The move slows the timeline of the effort to bring offshore wind power to Virginia and throws into question whether it's affordable in the near future.
Environmentalists accused Dominion of dragging its feet on wind power; others said the delay reflects the complexity - and reality - of an industry in its infancy.
There are no offshore wind farms in the U.S., but about a dozen, including the Virginia Beach site, are in various stages of development.
Dominion had estimated that building the two 500-foot turbines would cost about $230 million, but the only complete bid for the work came back at between $375 million and $400 million, said David Botkins, a company spokesman.
The two-turbine pilot project had been scheduled to be running by 2017. That timeline will be pushed back to 2018, said Bob Matthias, chairman of the Virginia Offshore Wind Development Authority, a group helping to organize the pilot project.
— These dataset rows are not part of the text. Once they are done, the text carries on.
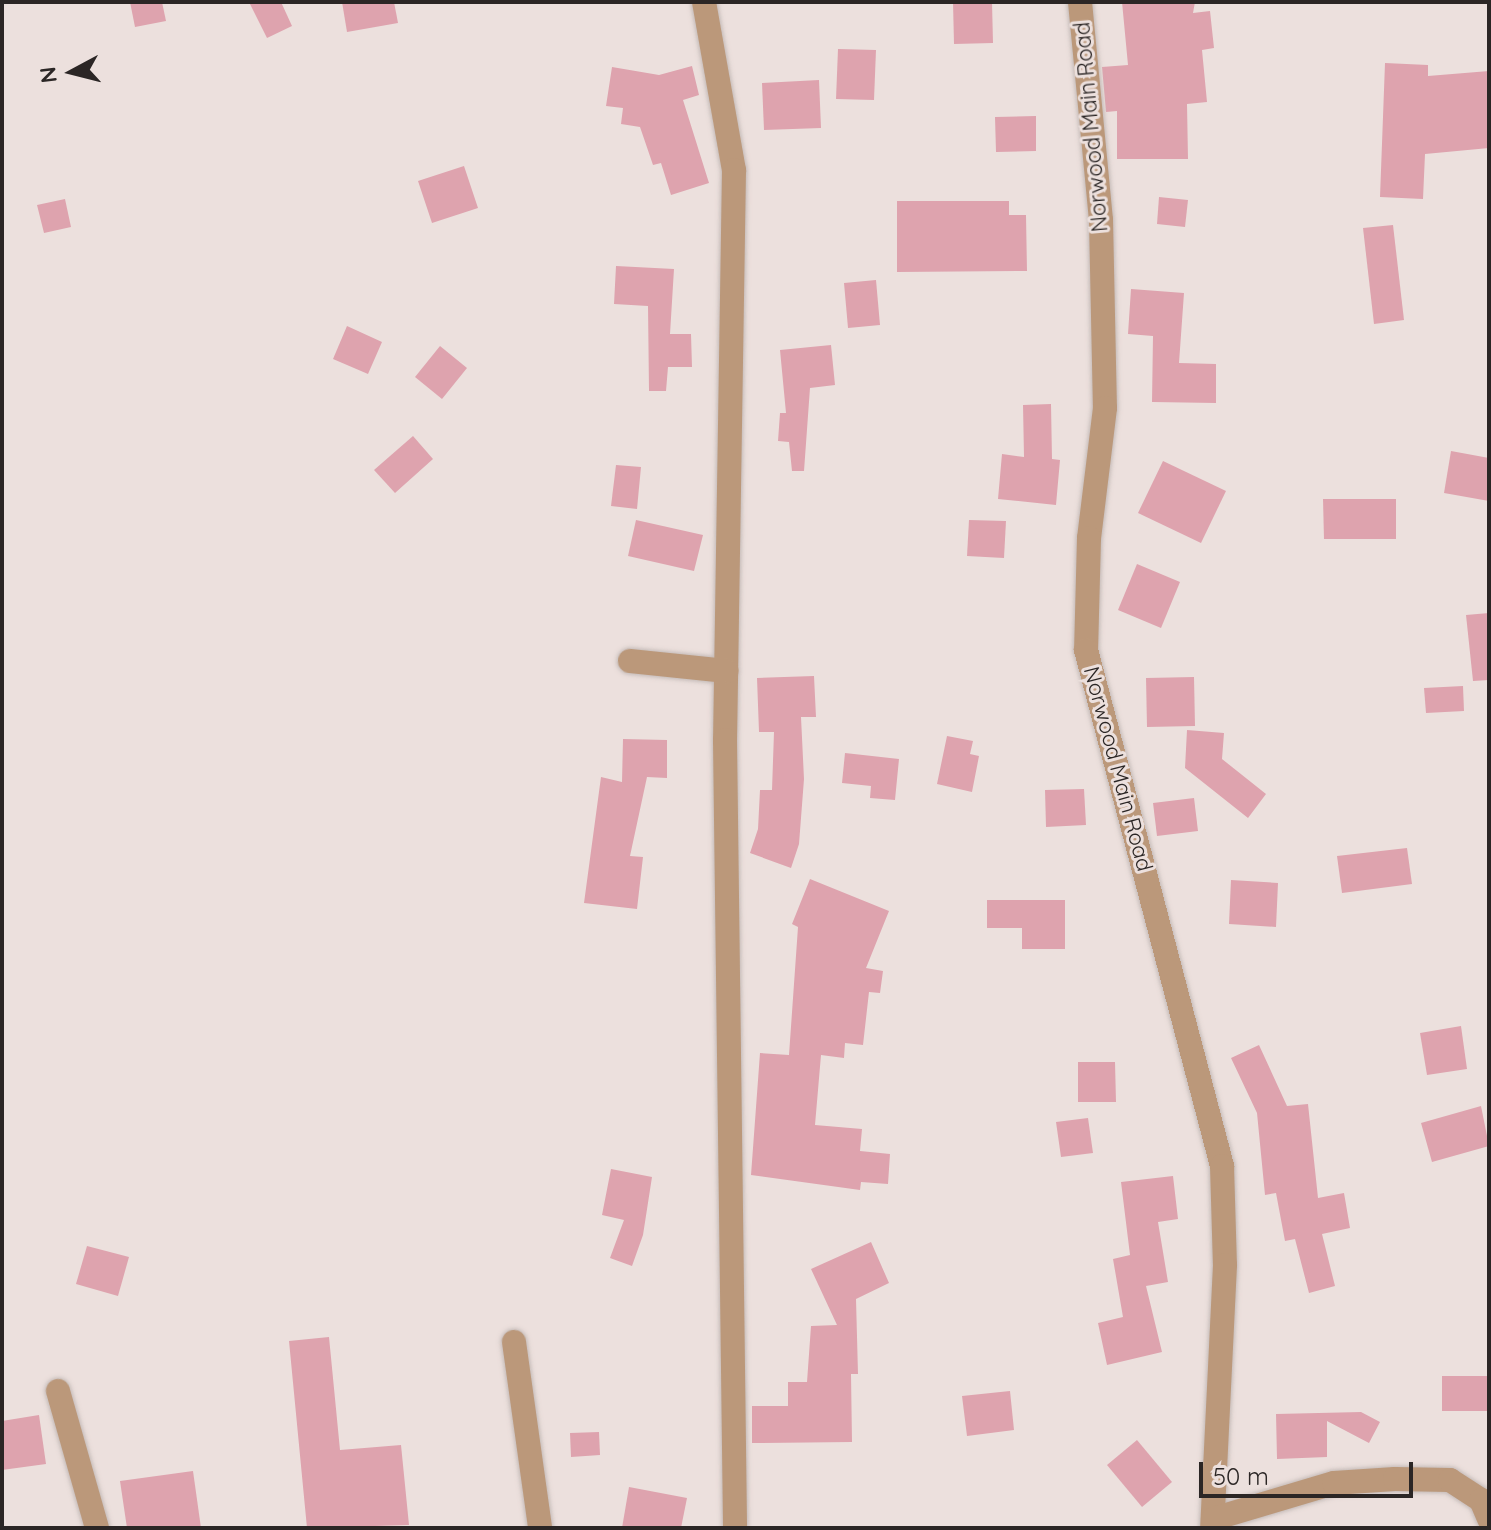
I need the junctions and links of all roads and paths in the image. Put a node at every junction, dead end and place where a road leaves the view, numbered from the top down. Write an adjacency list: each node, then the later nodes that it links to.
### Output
1 (704, 2): 4 (street)
2 (1080, 2): 8 (street, Norwood Main Road)
3 (630, 661): 4 (street)
4 (726, 671): 11 (street)
5 (514, 1342): 10 (street)
6 (58, 1391): 9 (street)
7 (1489, 1519): 8 (street)
8 (1212, 1524)
9 (97, 1528)
10 (540, 1528)
11 (735, 1528)

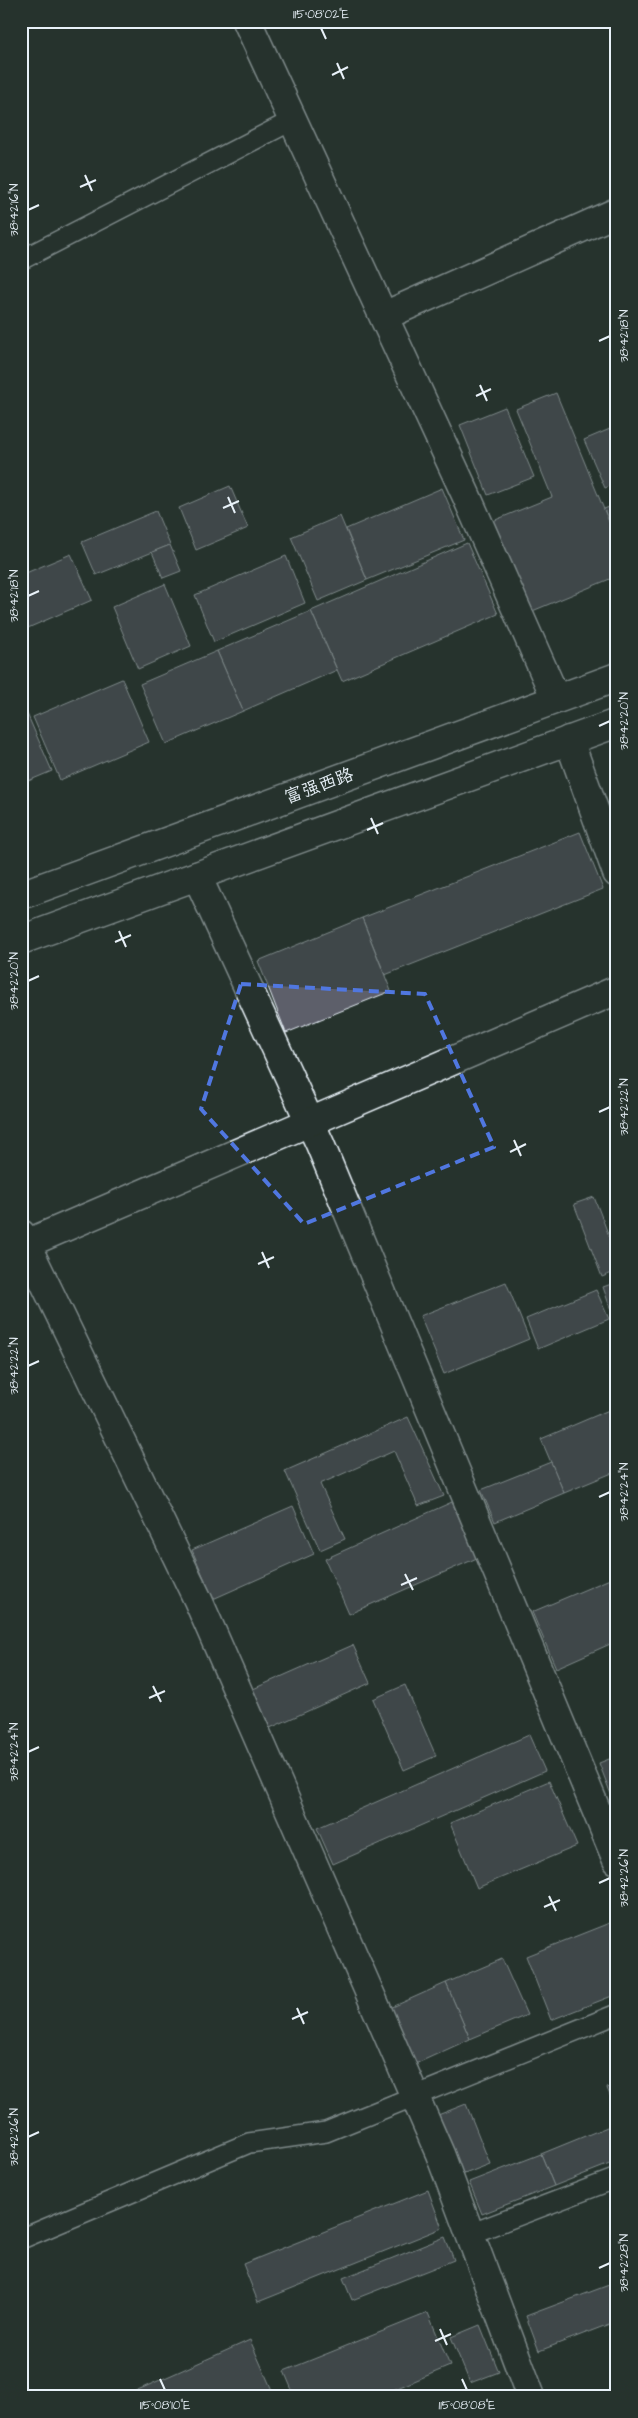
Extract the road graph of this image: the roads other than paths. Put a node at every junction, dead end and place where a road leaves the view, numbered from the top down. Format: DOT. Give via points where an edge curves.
graph roads {
  1 [pos="247,21"];
  2 [pos="293,120"];
  3 [pos="617,212"];
  4 [pos="21,260"];
  5 [pos="384,316"];
  6 [pos="617,677"];
  7 [pos="556,699"];
  8 [pos="617,723"];
  9 [pos="569,740"];
  10 [pos="617,873"];
  11 [pos="196,876"];
  12 [pos="21,895"];
  13 [pos="21,940"];
  14 [pos="617,990"];
  15 [pos="310,1122"];
  16 [pos="23,1242"];
  17 [pos="615,1849"];
  18 [pos="617,2014"];
  19 [pos="415,2096"];
  20 [pos="617,2178"];
  21 [pos="470,2234"];
  22 [pos="21,2239"];
  23 [pos="531,2397"];
  1 -- 2 [label="street"];
  2 -- 4 [label="lane"];
  2 -- 5 [label="street"];
  3 -- 5 [label="street"];
  5 -- 7 [label="street"];
  6 -- 7 [label="street, 富强西路"];
  7 -- 12 [label="street, 富强西路"];
  8 -- 9 [label="street"];
  9 -- 10 [label="street"];
  9 -- 11 [label="street"];
  11 -- 13 [label="street"];
  11 -- 15 [label="street"];
  14 -- 15 [label="street"];
  15 -- 16 [label="street"];
  15 -- 17 [label="street"];
  16 -- 19 [label="street" via="198,1600"];
  18 -- 19 [label="lane"];
  19 -- 21 [label="street"];
  19 -- 22 [label="lane" via="326,2132 249,2143"];
  20 -- 21 [label="lane"];
  21 -- 23 [label="street"];
}
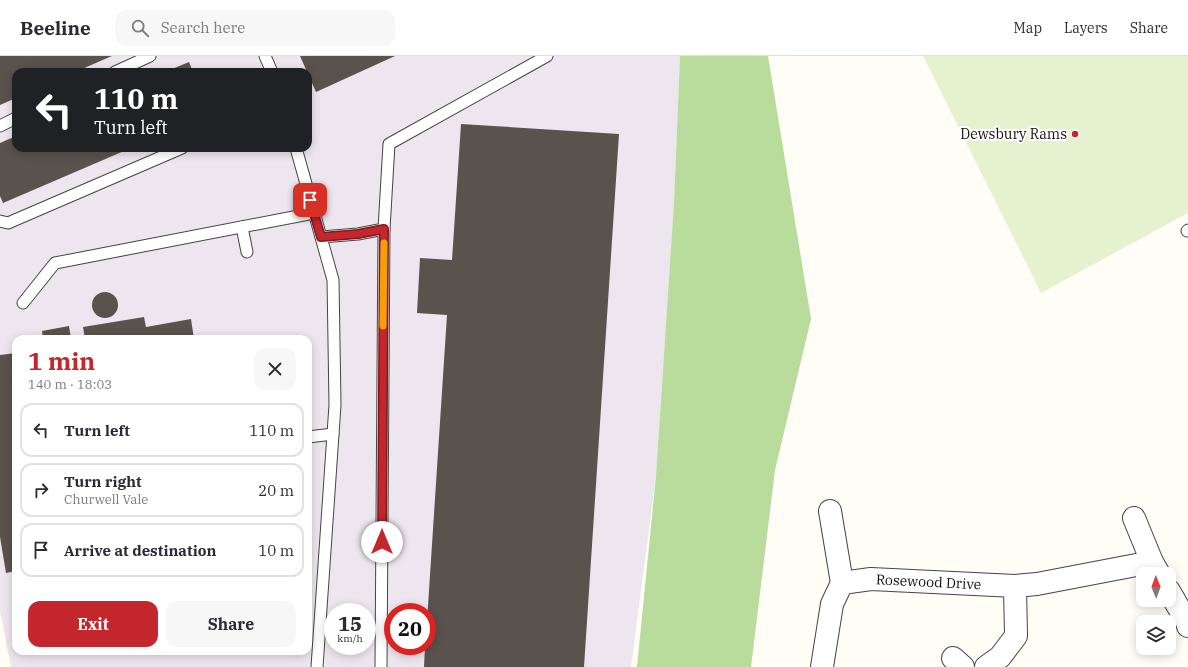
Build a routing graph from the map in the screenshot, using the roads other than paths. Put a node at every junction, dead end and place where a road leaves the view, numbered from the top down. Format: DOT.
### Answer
graph roads {
  1 [pos="150,56"];
  2 [pos="265,56"];
  3 [pos="548,56"];
  4 [pos="124,68"];
  5 [pos="270,68"];
  6 [pos="12,120"];
  7 [pos="0,126"];
  8 [pos="173,152"];
  9 [pos="297,152"];
  10 [pos="314,213"];
  11 [pos="0,221"];
  12 [pos="242,227"];
  13 [pos="384,229"];
  14 [pos="321,237"];
  15 [pos="247,252"];
  16 [pos="22,303"];
  17 [pos="333,434"];
  18 [pos="312,437"];
  19 [pos="830,511"];
  20 [pos="1134,518"];
  21 [pos="1155,567"];
  22 [pos="1136,571"];
  23 [pos="842,583"];
  24 [pos="1016,586"];
  25 [pos="1176,603"];
  26 [pos="1188,626"];
  27 [pos="317,667"];
  28 [pos="381,667"];
  29 [pos="822,667"];
  30 [pos="986,667"];
  1 -- 4 [label="lane"];
  2 -- 5 [label="lane"];
  3 -- 13 [label="lane"];
  6 -- 7 [label="lane"];
  8 -- 11 [label="lane"];
  9 -- 10 [label="lane"];
  10 -- 12 [label="lane"];
  10 -- 14 [label="lane"];
  12 -- 15 [label="lane"];
  12 -- 16 [label="lane"];
  13 -- 14 [label="lane"];
  13 -- 28 [label="lane"];
  14 -- 17 [label="lane"];
  17 -- 18 [label="lane"];
  17 -- 27 [label="lane"];
  19 -- 23 [label="street"];
  20 -- 21 [label="street, Rosewood Drive"];
  22 -- 24 [label="street, Rosewood Drive"];
  23 -- 24 [label="street, Rosewood Drive"];
  23 -- 29 [label="street"];
  24 -- 30 [label="street"];
  25 -- 26 [label="street"];
}
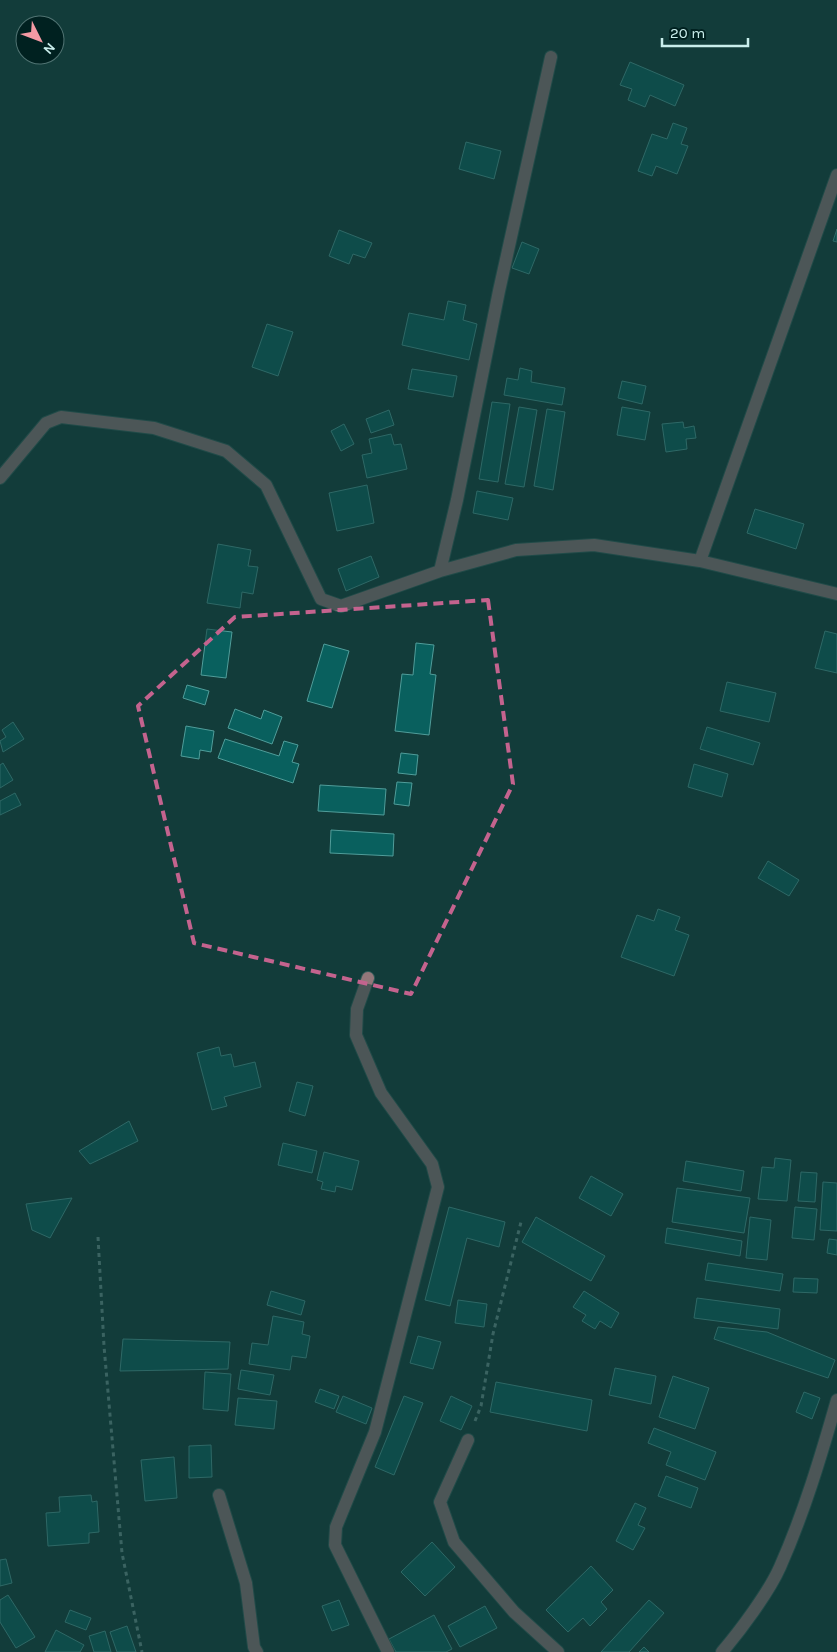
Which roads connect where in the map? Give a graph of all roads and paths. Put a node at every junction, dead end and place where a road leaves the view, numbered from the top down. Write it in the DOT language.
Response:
graph roads {
  1 [pos="551,57"];
  2 [pos="837,175"];
  3 [pos="0,478"];
  4 [pos="700,561"];
  5 [pos="440,571"];
  6 [pos="837,594"];
  7 [pos="368,978"];
  8 [pos="521,1222"];
  9 [pos="98,1237"];
  10 [pos="837,1400"];
  11 [pos="468,1440"];
  12 [pos="219,1495"];
  13 [pos="142,1652"];
  14 [pos="257,1652"];
  15 [pos="388,1652"];
  16 [pos="558,1652"];
  17 [pos="722,1652"];
  1 -- 5 [label="street"];
  2 -- 4 [label="street"];
  3 -- 5 [label="street"];
  4 -- 5 [label="street"];
  4 -- 6 [label="street"];
  7 -- 15 [label="street"];
  8 -- 11 [label="path"];
  9 -- 13 [label="path"];
  10 -- 17 [label="street"];
  11 -- 16 [label="street"];
  12 -- 14 [label="street"];
}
Dominion and the authority are forming a task force to explore ways to get the cost down.
"It's disappointing, but it's reality," said Matthias, who is also an assistant to the city manager in Virginia Beach. "But we'll go through this process and have a much better idea of what the real cost of wind will be."
The Virginia Beach project was one of three selected by the U.S. Department of Energy last year to receive federal money - $47 million - to help jump-start a wind-power industry.
Matthias said the new group will work with federal officials to figure out how the delay might affect funding.
A U.S. Department of Energy spokesperson could not be reached Thursday.
Last month, Gov. Terry McAuliffe announced at a Norfolk luncheon that the U.S. Bureau of Ocean Energy Management awarded the project a 30-year lease in federal waters.
McAuliffe has been briefed by Dominion and supports a task force to "fully examine the project and investigate the best and most cost-effective way to move forward," a spokesman said in a statement.
A bureau spokeswoman said the delay will not affect the lease.
The pilot project is designed as a test run for a possible wind farm of up to 200 turbines off Virginia Beach.
In 2013, Dominion won an auction to lease 113,000 acres of federal waters off Virginia Beach to build a project. The company has until 2018 to come up with a plan for a wind farm that officials have said could power up to 700,000 homes.
Environmental groups criticized Dominion for not moving faster on wind power.
"It's unfortunate that Dominion Power is dragging its feet on this vital project in a time when Gov. Terry McAuliffe and his administration are seeking to build a 'New Virginia Economy' that focuses on clean energy and job creation," said Michael Town, executive director for the Virginia League of Conservation Voters.
Dominion's Botkins said the company is still committed to the project but will not seek approval for it from the State Corporation Commission in July as planned.
The two turbines would produce 11 to 12 megawatts, enough to power about 3,000 homes.
Botkins said, "We'd be hard pressed to justify that level of cost for so little output."